Кто-то скажет, что доказательства биохимиков и генетиков противоречат очевидному. Ведь мы, в отличие от гепардов, внешне не одинаковы. Норвежцы, японцы и зулусы заметно отличаются друг от друга. При всем желании очень трудно поверить, что на самом деле представители этих трех народов сильнее похожи друг на друга, чем три особи шимпанзе, которые кажутся нам одинаковыми.
Это очень деликатный вопрос. Однажды я стал свидетелем того, как остроумно его решил один западноафриканский медик-исследователь. На собрании присутствовало человек двадцать, и председатель попросил каждого представиться. На африканце, который был единственным чернокожим (действительно чернокожим – в отличие от многих “афроамериканцев”), был красный галстук. Представившись, он со смехом добавил: “Вы меня легко запомните. Лишь на мне красный галстук”. Он добродушно высмеивал людей, которые лезли из кожи вон, притворяясь, что не замечают расовых различий. Если не ошибаюсь, на эту тему был скетч у “Монти Пайтона”. Как бы то ни было, нельзя списывать со счетов генетические данные, которые указывают на то, что человек, вопреки облику, чрезвычайно однородный вид. Чем же объясняется противоречие?

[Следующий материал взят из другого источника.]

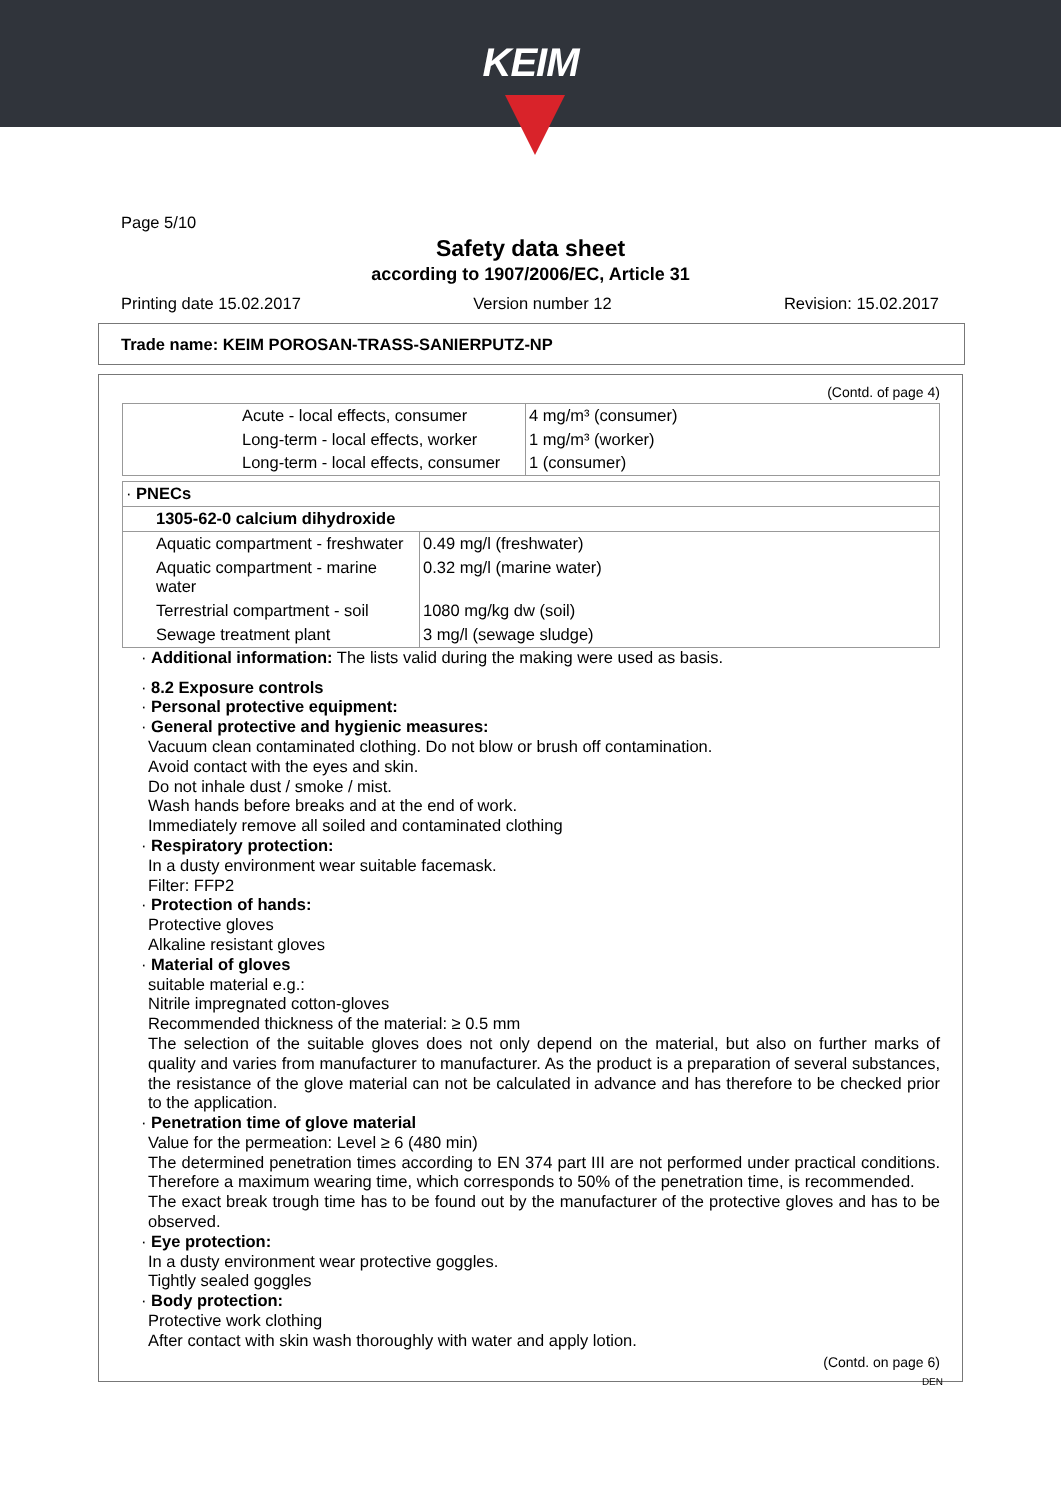KEIM
Page 5/10
Safety data sheet
according to 1907/2006/EC, Article 31
Printing date 15.02.2017 Version number 12 Revision: 15.02.2017
Trade name: KEIM POROSAN-TRASS-SANIERPUTZ-NP
(Contd. of page 4)
| | Acute - local effects, consumer | 4 mg/m³ (consumer) |
| | Long-term - local effects, worker | 1 mg/m³ (worker) |
| | Long-term - local effects, consumer | 1 (consumer) |
| · PNECs | |
| 1305-62-0 calcium dihydroxide | |
| Aquatic compartment - freshwater | 0.49 mg/l (freshwater) |
| Aquatic compartment - marine water | 0.32 mg/l (marine water) |
| Terrestrial compartment - soil | 1080 mg/kg dw (soil) |
| Sewage treatment plant | 3 mg/l (sewage sludge) |
· Additional information: The lists valid during the making were used as basis.
· 8.2 Exposure controls
· Personal protective equipment:
· General protective and hygienic measures:
Vacuum clean contaminated clothing. Do not blow or brush off contamination.
Avoid contact with the eyes and skin.
Do not inhale dust / smoke / mist.
Wash hands before breaks and at the end of work.
Immediately remove all soiled and contaminated clothing
· Respiratory protection:
In a dusty environment wear suitable facemask.
Filter: FFP2
· Protection of hands:
Protective gloves
Alkaline resistant gloves
· Material of gloves
suitable material e.g.:
Nitrile impregnated cotton-gloves
Recommended thickness of the material: ≥ 0.5 mm
The selection of the suitable gloves does not only depend on the material, but also on further marks of quality and varies from manufacturer to manufacturer. As the product is a preparation of several substances, the resistance of the glove material can not be calculated in advance and has therefore to be checked prior to the application.
· Penetration time of glove material
Value for the permeation: Level ≥ 6 (480 min)
The determined penetration times according to EN 374 part III are not performed under practical conditions. Therefore a maximum wearing time, which corresponds to 50% of the penetration time, is recommended.
The exact break trough time has to be found out by the manufacturer of the protective gloves and has to be observed.
· Eye protection:
In a dusty environment wear protective goggles.
Tightly sealed goggles
· Body protection:
Protective work clothing
After contact with skin wash thoroughly with water and apply lotion.
(Contd. on page 6)
DEN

Если оценить общую изменчивость нашего вида, а затем разделить ее на межрасовую и внутрирасовую составляющие, мы увидим, что межрасовая изменчивость составляет небольшую долю. Наибольшая изменчивость наблюдается внутри рас. И лишь незначительная примесь дополнительных вариаций отличает расы друг от друга. Все это верно. Неверен лишь вывод о том, что понятие “раса” лишено смысла. На это недавно указал кембриджский генетик Э. У. Ф. Эдвардс в статье “Генетическое разнообразие человека: ошибка Левонтина”. Ричард Левонтин – выдающийся генетик из Кембриджа (штат Массачусетс), известный крепостью своих политических убеждений и слабостью к проецированию их на науку при всяком удобном случае. В научных кругах точка зрения Левонтина почти стала классической. В знаменитой статье 1972 года он писал:
Ясно, что наше восприятие относительно больших различий между человеческими расами и подгруппами, по сравнению с вариациями в пределах этих групп, является в действительности предвзятым и что, основываясь на случайно выбранных генетических различиях, человеческие расы и популяции поразительно сходны друг с другом, а основная часть человеческой изменчивости относится к различиям между индивидами.